Какое место здесь занимают прецедентные произведения? Прецедентное произведение в качестве исходного текста нельзя свести к готовому «материалу», к источнику для новых произведений; разноуровневые единицы прецедентного произведения не только повторяются, заимствуются или цитируются, но и «несут» в себе не утрачивающие своей актуальности прецедентные темы. К прецедентным единицам относятся: прецедентная фабульная схема, прецедентный фабульно-тематический комплекс. Прецедентная тема, как правило, подчиняющая себе прецедентную фабульную схему и прецедентные фабульно-тематические комплексы, должна быть определена как прецедентная единица высокого уровня. Все эти разноуровневые прецедентные единицы не отрезаны от целостности исходного произведения, от его длящейся культурной жизни. В новом произведении они могут стать теми зернами, которые на новой живительной почве дадут богатые всходы. «Сильные» прецедентные произведения оказывают влияние на творчество «потомков», менее всего уловимое на формальных уровнях и не обязательно подкрепленное цитированием. Прецедентные произведения (любой разновидности), помимо отношений преемственности, включены с произведениями-«потомками» в отношения контраста, пародирования: при очередном обращении к прецедентному произведению происходит смысловое смещение, сдвиг. Прецедентные произведения «располагаются» на всей «территории» литературного процесса. Важна их особая смысловая, культурная «емкость»[13]: прецедентность отстаивает как значимость исходного текста, так и всю богатую историю его бытия, все его культурные, содержательные и формальные напластования.

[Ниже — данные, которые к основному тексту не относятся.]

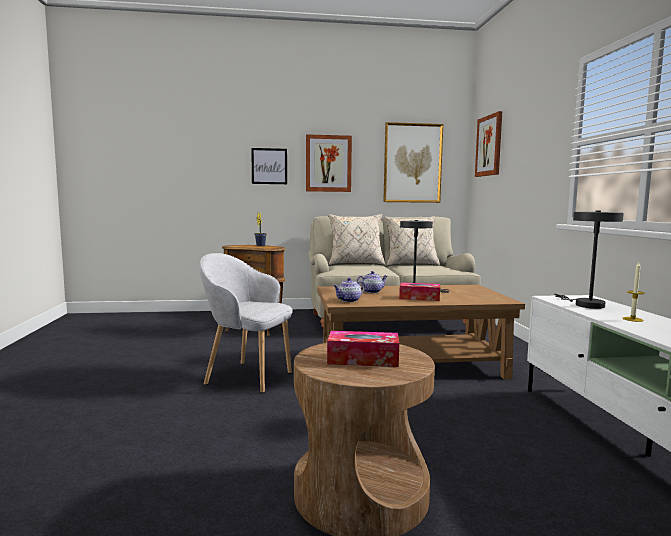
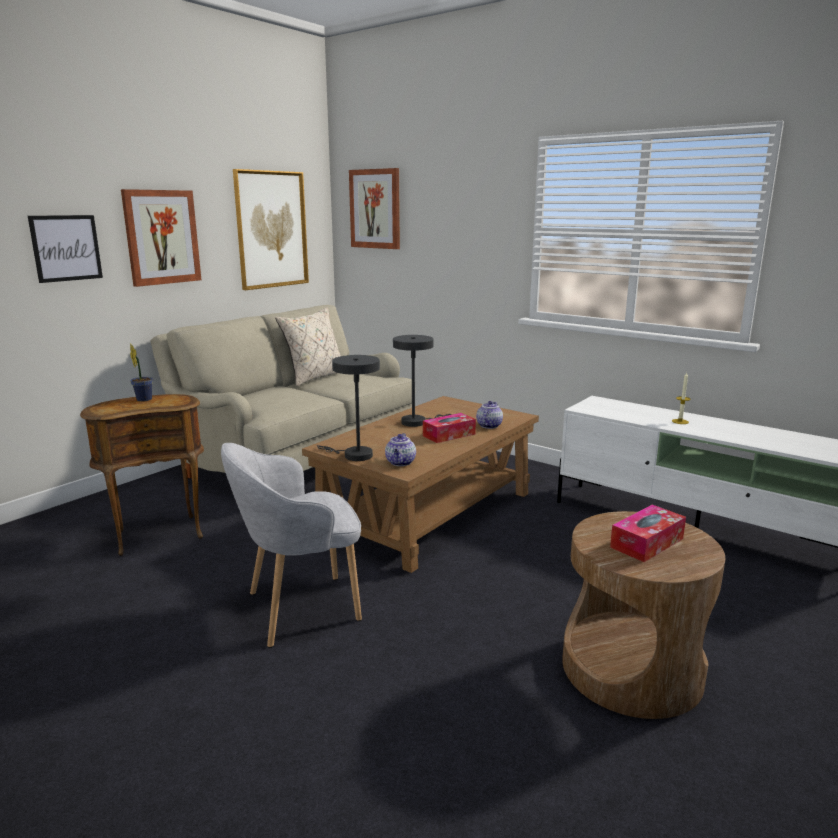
camera: 45 degrees left, 10 degrees up
(355, 264) = (258, 393): beige pillow -> none
(372, 291) = (383, 439): teapot -> teapot (489, 425)
(585, 304) = (620, 411): grey table lamp -> grey table lamp (353, 455)

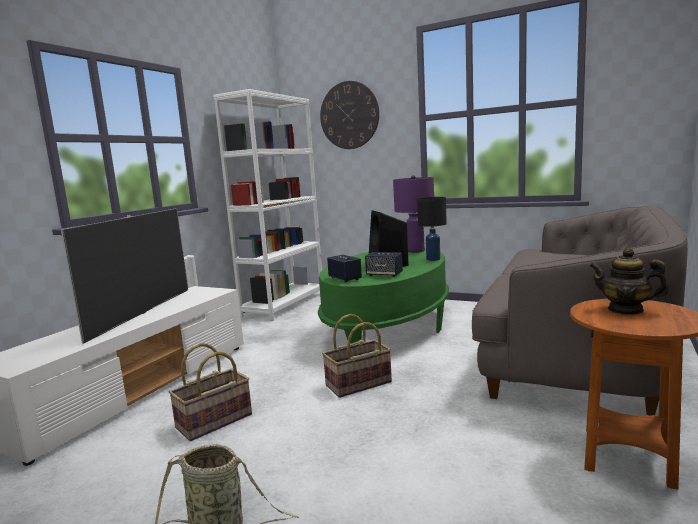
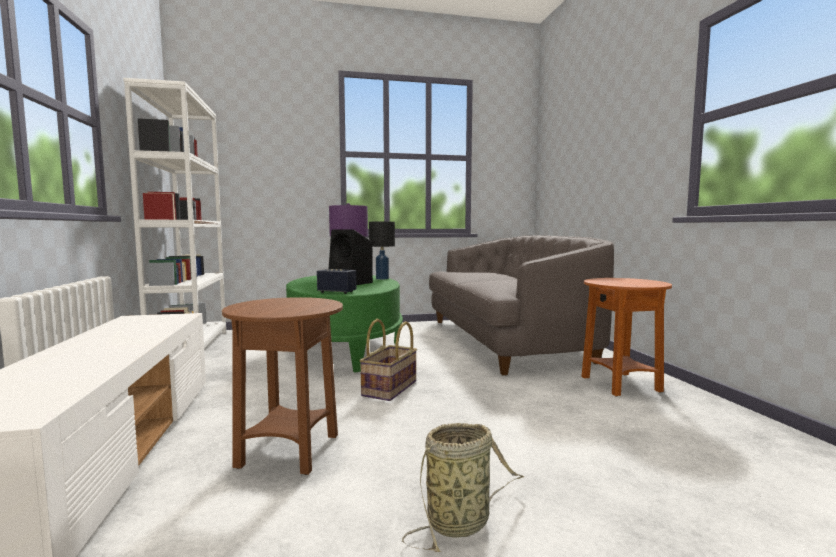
camera: 40 degrees left, 5 degrees down
(143, 313) = (110, 342): television -> none
(214, 421) = (289, 452): basket -> brown side table
(349, 115) = (262, 140): wall clock -> none
(384, 274) = (367, 288): speaker -> none
(625, 310) = (616, 281): teapot -> none

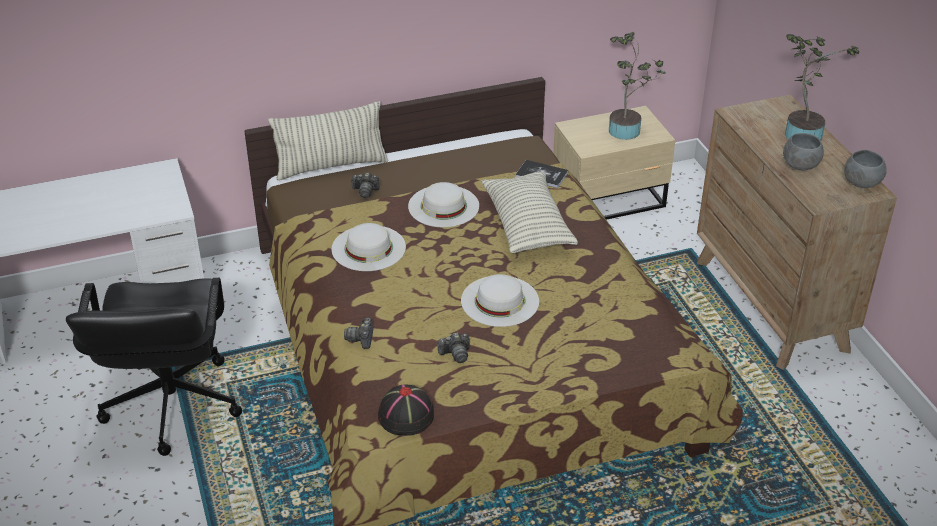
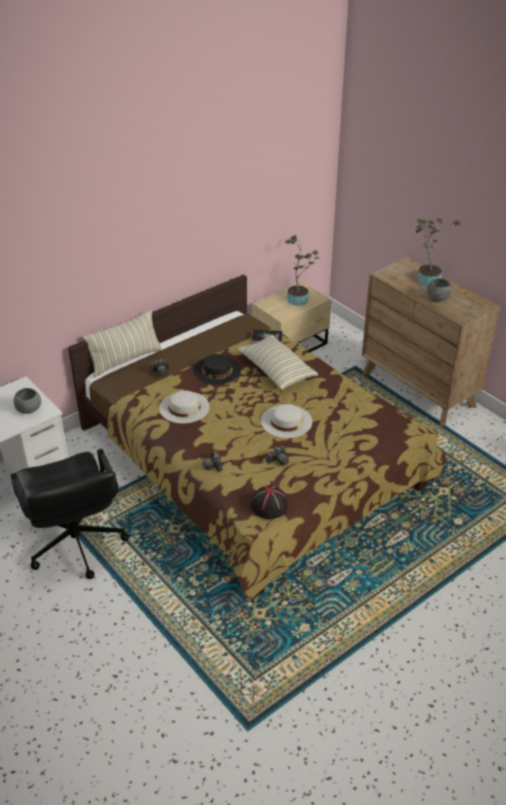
camera: 20 degrees left, 0 degrees up
(443, 206) = (217, 370): white hat -> black hat
(861, 183) = (476, 302): grey bowl -> grey bowl (28, 409)

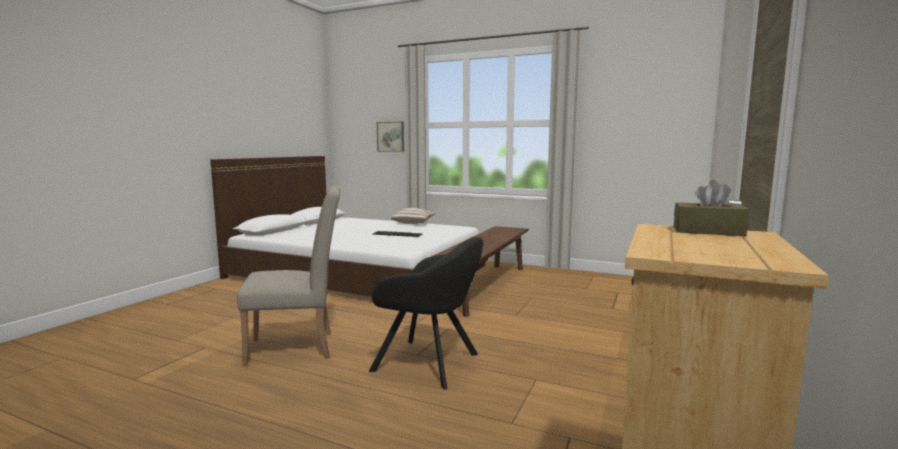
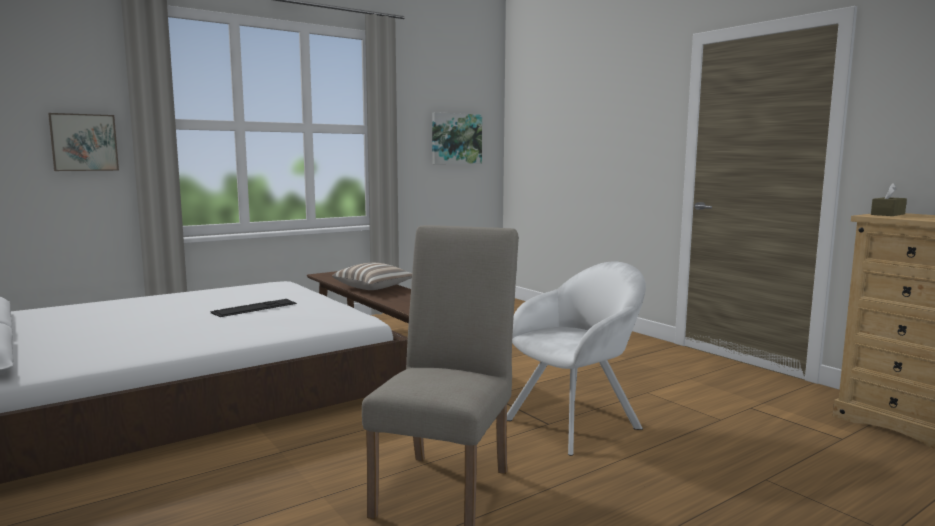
camera: 60 degrees left, 0 degrees up
(413, 223) = (190, 293): pillow -> pillow (374, 288)
(431, 363) = (577, 422): black armchair -> white armchair
(648, 127) = (456, 139): none -> picture

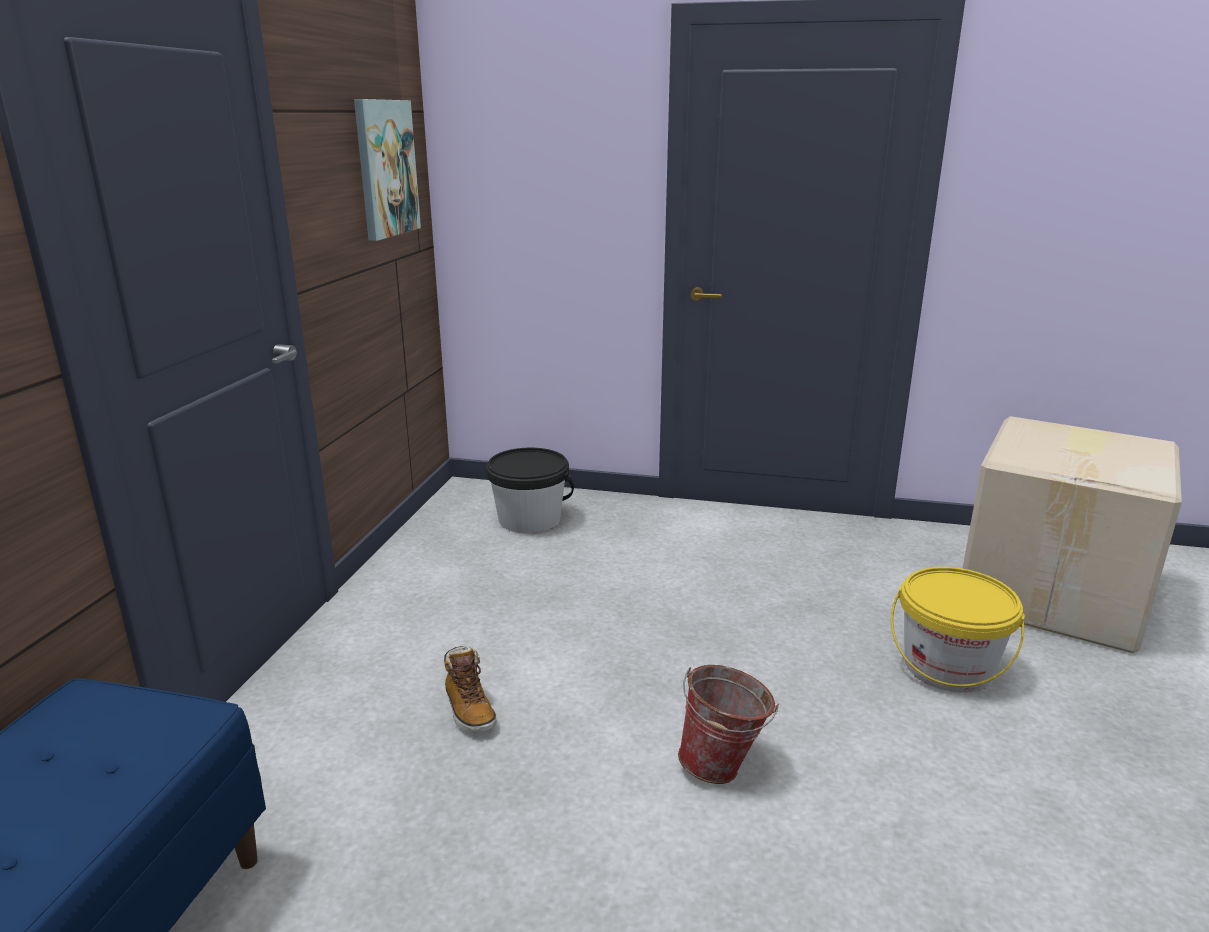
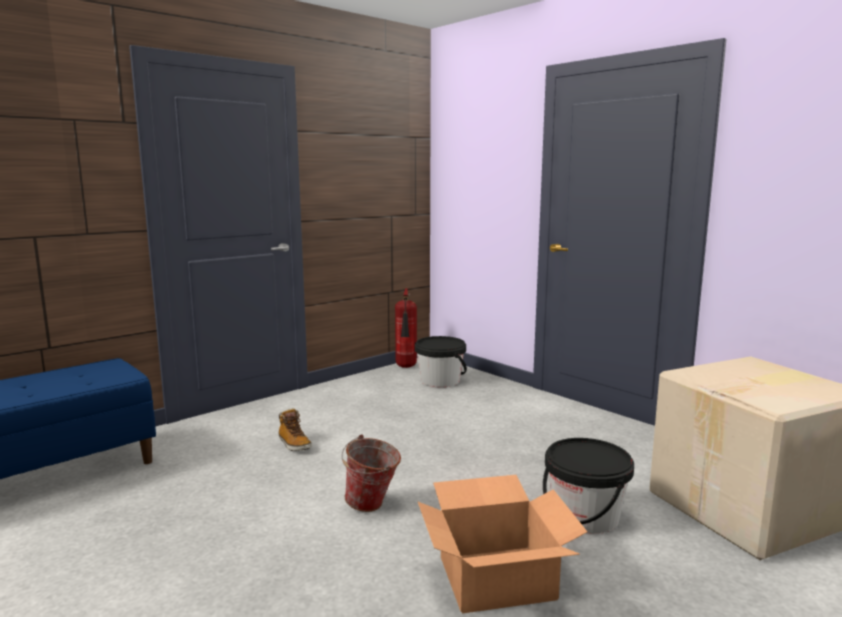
camera: 35 degrees right, 10 degrees down
(385, 168) = (387, 165): picture -> none
(449, 509) = (406, 367): none -> fire extinguisher
(469, 710) = (294, 444): boot -> boot turned 45 degrees counterclockwise
(948, 667) = (585, 516): yellow bucket -> black bucket
(984, 798) = (495, 577): none -> cardboard box

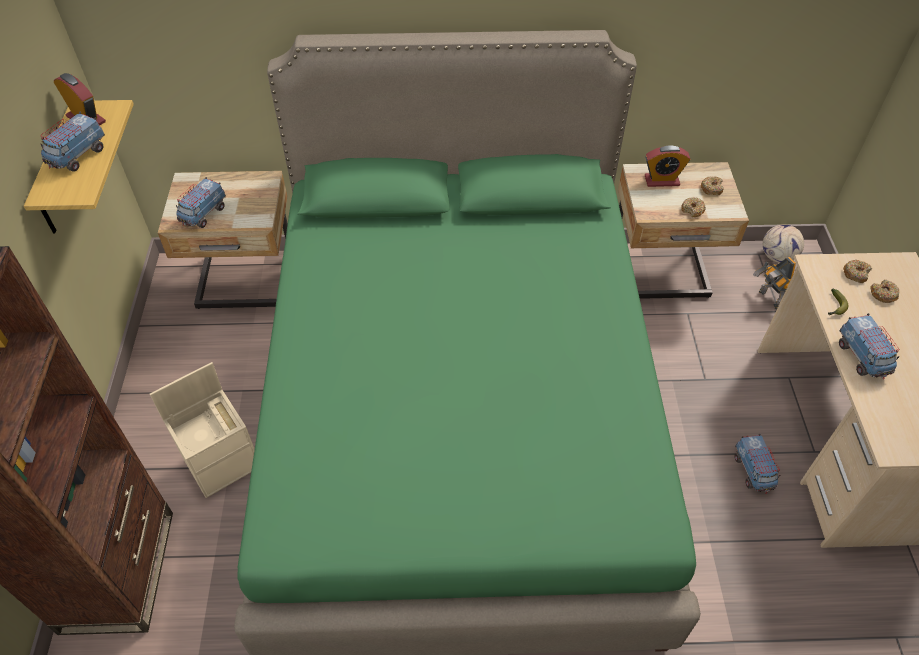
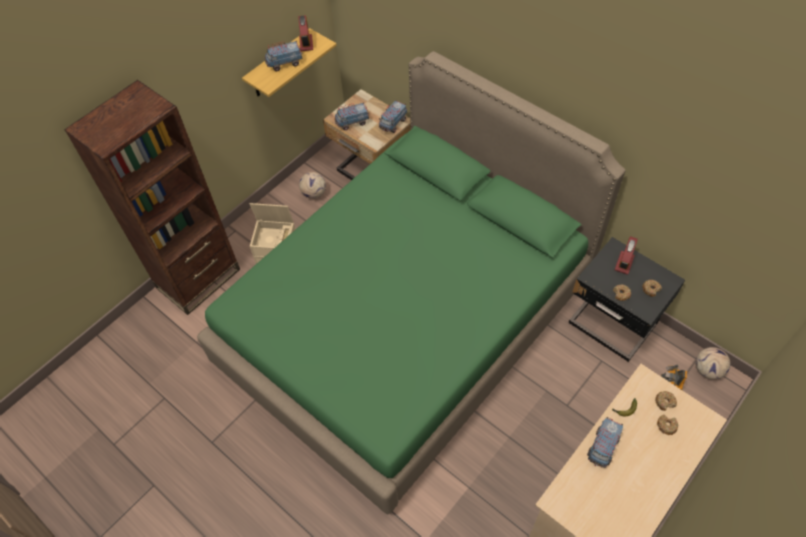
camera: 45 degrees right, 5 degrees up
(189, 353) = (314, 193): none -> football
(660, 275) = (611, 326): beige nightstand -> black nightstand
(662, 180) = (624, 263): alarm clock -> alarm clock turned 75 degrees clockwise
(753, 471) = (535, 474): toy truck -> toy truck (393, 123)

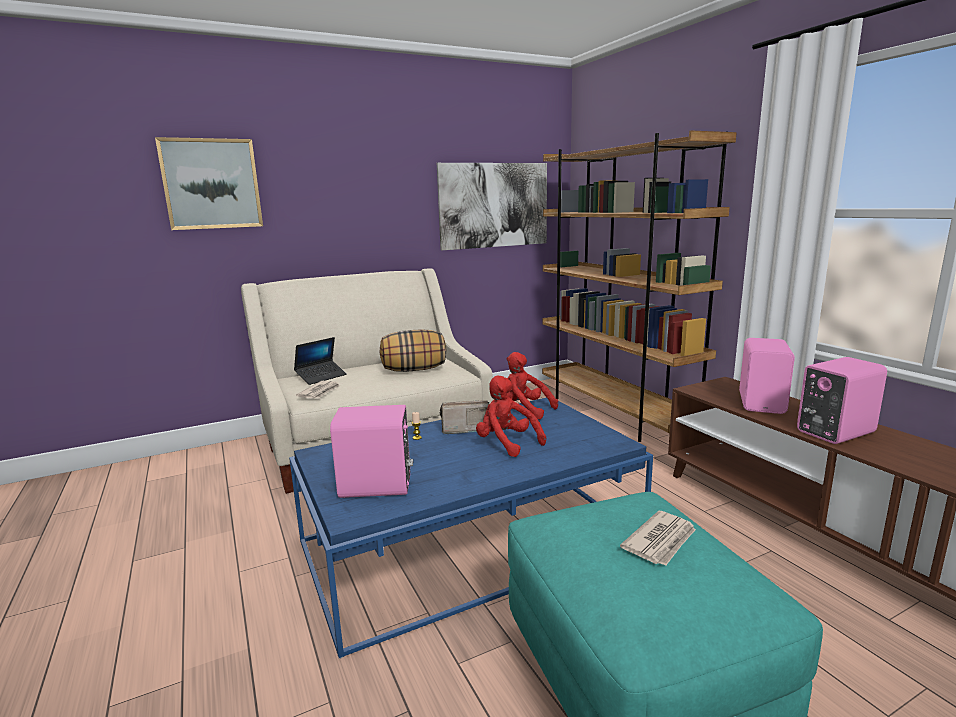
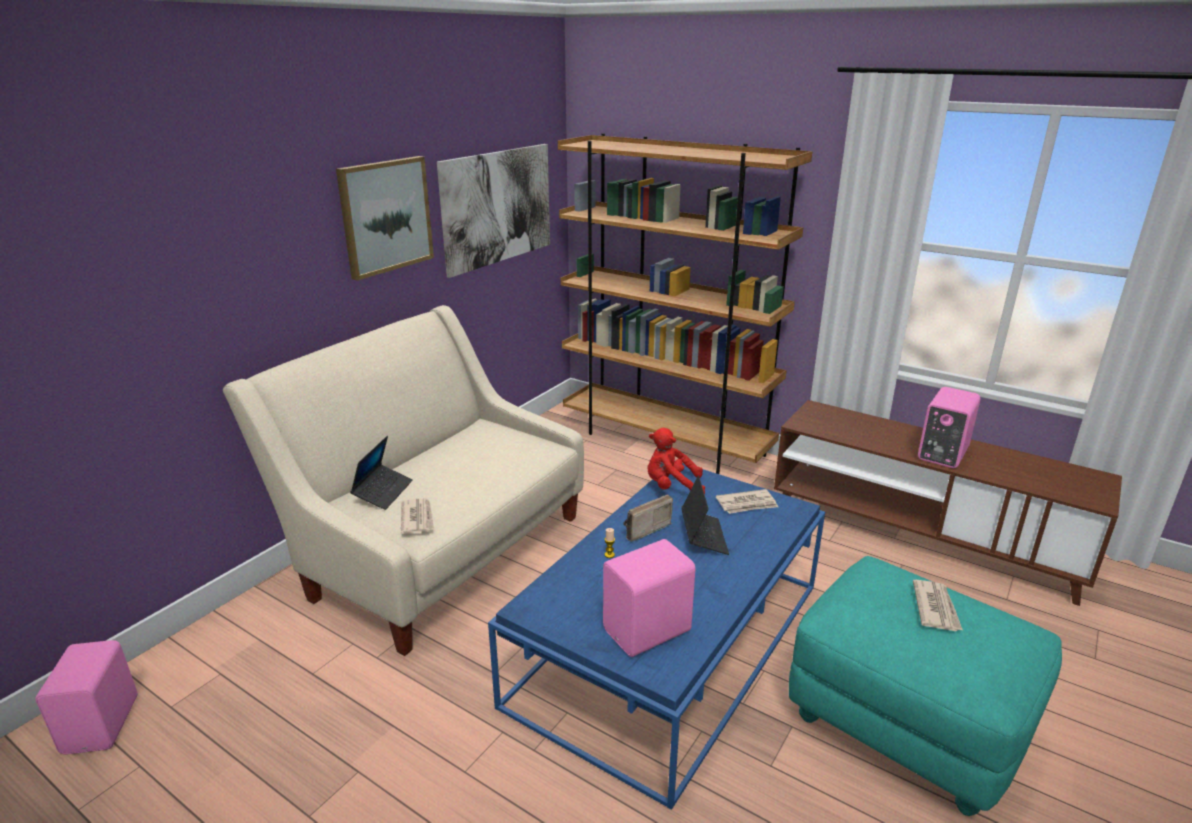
camera: 30 degrees left, 10 degrees up
(211, 184) = (163, 242): picture -> picture (385, 216)
(414, 370) = (490, 454): pillow -> none
(506, 443) = (703, 536): red plush toy -> laptop
(574, 432) = (747, 504): none -> newspaper
(763, 403) = (867, 431): pink speaker -> pink speaker (104, 724)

Литературоведческое изучение прецедентности в срезе повторяемости и воспроизводства произведения в новых текстах предполагает рассмотрение богатой истории его вариаций – в логике сближения с текстами-предшественниками или отталкивания от них – в культуре (с неизменной фиксацией области инвариантов), его переменчивой судьбы (постоянная широкая известность, спорадическая популярность, «затухающая» известность и т.д.). При рассмотрении как долговечных прецедентных произведений, так и примыкающих к ним недолговечных предстает все разнообразие литературного процесса.
Инварианты в большей степени складываются в движении поэтического языка (в широком смысле этого понятия), варианты – в более динамичном процессе взаимодействия смыслов (при этом вряд ли возможно провести жесткую грань между более устойчивыми в движении времени поэтическими формами и развернутым к новым смыслам содержанием). В центре предлагаемой работы стоят варианты восприятия известных в течение продолжительного времени произведений и их инварианты либо на содержательном, либо на формальном уровнях.